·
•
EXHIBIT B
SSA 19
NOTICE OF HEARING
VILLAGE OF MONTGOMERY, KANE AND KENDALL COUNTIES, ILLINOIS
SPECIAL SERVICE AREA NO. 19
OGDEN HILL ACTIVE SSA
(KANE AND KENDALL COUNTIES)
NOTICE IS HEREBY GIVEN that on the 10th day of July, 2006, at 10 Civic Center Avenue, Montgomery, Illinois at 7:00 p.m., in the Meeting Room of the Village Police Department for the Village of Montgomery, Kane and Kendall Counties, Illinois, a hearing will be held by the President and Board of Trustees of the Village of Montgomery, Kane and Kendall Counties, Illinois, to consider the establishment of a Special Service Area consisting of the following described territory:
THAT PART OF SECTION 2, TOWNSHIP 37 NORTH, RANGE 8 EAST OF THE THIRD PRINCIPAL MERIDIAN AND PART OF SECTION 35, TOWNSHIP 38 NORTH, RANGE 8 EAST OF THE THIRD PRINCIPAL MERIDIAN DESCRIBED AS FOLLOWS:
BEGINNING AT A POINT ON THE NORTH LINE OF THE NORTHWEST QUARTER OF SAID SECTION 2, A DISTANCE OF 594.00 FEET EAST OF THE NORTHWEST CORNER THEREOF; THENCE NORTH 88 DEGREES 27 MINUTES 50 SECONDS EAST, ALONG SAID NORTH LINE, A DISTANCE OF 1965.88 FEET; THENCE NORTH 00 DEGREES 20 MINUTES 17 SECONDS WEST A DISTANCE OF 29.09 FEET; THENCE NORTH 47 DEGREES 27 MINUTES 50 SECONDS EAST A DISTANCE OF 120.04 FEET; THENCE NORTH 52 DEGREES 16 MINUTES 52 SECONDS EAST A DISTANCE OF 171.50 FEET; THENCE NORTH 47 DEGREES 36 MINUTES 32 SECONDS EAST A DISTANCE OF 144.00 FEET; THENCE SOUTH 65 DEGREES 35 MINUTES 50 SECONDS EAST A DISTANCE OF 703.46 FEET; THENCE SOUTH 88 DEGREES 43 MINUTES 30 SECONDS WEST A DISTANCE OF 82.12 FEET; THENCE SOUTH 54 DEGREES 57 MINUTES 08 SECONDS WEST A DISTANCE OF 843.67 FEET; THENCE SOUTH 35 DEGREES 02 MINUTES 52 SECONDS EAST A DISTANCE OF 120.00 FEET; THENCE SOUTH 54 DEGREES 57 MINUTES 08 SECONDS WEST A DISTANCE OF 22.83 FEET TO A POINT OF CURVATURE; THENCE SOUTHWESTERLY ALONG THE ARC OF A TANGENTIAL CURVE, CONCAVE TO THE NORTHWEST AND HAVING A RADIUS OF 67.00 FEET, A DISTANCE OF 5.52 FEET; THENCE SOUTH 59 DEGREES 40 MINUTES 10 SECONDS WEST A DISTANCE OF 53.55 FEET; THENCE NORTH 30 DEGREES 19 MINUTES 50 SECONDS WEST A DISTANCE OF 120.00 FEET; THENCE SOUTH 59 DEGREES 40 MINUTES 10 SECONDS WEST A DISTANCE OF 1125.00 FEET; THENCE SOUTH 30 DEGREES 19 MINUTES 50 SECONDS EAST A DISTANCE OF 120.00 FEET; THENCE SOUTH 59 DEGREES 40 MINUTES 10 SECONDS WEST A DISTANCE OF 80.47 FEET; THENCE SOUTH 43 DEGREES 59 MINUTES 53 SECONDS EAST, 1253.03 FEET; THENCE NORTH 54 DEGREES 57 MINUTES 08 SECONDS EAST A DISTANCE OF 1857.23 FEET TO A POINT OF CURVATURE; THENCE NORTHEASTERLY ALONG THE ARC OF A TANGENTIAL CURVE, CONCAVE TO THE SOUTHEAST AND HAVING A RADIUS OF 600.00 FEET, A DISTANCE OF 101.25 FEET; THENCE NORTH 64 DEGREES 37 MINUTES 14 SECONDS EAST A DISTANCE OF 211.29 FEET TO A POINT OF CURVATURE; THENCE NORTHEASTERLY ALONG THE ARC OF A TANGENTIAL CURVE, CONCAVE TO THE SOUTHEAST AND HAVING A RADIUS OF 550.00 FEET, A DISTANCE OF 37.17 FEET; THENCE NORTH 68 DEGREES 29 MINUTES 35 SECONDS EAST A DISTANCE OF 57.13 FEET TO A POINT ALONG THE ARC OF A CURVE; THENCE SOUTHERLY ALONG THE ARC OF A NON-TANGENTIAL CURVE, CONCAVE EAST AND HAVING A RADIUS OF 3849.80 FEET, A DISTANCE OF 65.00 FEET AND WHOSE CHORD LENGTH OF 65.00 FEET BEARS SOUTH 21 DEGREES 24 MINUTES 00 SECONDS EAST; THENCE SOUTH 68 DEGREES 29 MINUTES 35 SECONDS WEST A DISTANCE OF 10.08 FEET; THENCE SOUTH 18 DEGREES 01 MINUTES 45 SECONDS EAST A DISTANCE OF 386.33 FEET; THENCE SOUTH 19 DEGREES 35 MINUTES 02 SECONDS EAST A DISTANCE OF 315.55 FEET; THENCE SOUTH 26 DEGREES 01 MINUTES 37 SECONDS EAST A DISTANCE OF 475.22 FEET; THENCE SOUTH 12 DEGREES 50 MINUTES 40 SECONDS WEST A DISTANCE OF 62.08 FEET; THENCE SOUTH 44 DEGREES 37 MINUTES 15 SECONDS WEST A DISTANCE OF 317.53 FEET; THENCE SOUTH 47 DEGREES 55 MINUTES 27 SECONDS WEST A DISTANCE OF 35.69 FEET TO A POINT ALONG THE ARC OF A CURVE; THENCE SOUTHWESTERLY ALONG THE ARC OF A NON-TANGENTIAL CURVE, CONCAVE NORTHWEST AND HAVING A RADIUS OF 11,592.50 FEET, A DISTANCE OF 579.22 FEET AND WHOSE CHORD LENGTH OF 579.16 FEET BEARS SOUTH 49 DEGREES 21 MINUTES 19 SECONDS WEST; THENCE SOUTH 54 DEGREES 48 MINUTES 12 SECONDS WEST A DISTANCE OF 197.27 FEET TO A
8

________

From the first line of the records through the line with "THAT PART OF", retype everything word for word, including both ends.

* [REPLY TO THE EXERCISE]:
·
•
EXHIBIT B
SSA 19
NOTICE OF HEARING
VILLAGE OF MONTGOMERY, KANE AND KENDALL COUNTIES, ILLINOIS
SPECIAL SERVICE AREA NO. 19
OGDEN HILL ACTIVE SSA
(KANE AND KENDALL COUNTIES)
NOTICE IS HEREBY GIVEN that on the 10th day of July, 2006, at 10 Civic Center Avenue, Montgomery, Illinois at 7:00 p.m., in the Meeting Room of the Village Police Department for the Village of Montgomery, Kane and Kendall Counties, Illinois, a hearing will be held by the President and Board of Trustees of the Village of Montgomery, Kane and Kendall Counties, Illinois, to consider the establishment of a Special Service Area consisting of the following described territory:
THAT PART OF SECTION 2, TOWNSHIP 37 NORTH, RANGE 8 EAST OF THE THIRD PRINCIPAL MERIDIAN AND PART OF SECTION 35, TOWNSHIP 38 NORTH, RANGE 8 EAST OF THE THIRD PRINCIPAL MERIDIAN DESCRIBED AS FOLLOWS:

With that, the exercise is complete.